* [Exercise aim]: Look through the lines below and copy each one that includes "Mont".

START Dataset

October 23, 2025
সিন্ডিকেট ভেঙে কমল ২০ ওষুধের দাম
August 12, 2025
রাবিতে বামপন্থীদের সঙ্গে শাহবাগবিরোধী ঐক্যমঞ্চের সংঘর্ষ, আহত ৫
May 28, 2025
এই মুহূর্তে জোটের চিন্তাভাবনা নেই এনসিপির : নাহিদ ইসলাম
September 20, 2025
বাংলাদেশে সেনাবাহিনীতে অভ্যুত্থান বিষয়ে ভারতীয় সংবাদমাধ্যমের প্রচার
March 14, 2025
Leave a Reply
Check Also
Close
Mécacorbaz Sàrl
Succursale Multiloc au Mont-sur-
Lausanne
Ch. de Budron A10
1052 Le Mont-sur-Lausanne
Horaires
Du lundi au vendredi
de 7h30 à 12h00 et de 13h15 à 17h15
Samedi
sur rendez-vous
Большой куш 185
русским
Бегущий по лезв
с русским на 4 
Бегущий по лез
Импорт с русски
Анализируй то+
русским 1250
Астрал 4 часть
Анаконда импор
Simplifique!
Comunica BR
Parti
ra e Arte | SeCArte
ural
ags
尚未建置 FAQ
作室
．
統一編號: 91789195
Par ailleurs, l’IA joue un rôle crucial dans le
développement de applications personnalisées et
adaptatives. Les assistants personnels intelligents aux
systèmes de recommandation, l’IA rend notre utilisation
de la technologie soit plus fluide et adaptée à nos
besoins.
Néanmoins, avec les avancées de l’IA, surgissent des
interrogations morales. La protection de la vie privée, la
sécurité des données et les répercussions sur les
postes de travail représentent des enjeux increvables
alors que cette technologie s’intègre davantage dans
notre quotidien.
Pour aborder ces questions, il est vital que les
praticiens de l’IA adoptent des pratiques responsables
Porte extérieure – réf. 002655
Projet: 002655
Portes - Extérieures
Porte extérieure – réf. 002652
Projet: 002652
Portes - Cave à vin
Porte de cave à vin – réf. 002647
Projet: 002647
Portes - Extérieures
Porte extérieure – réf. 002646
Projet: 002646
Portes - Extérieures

END Dataset

* [Result of the task]:
Succursale Multiloc au Mont-sur-
1052 Le Mont-sur-Lausanne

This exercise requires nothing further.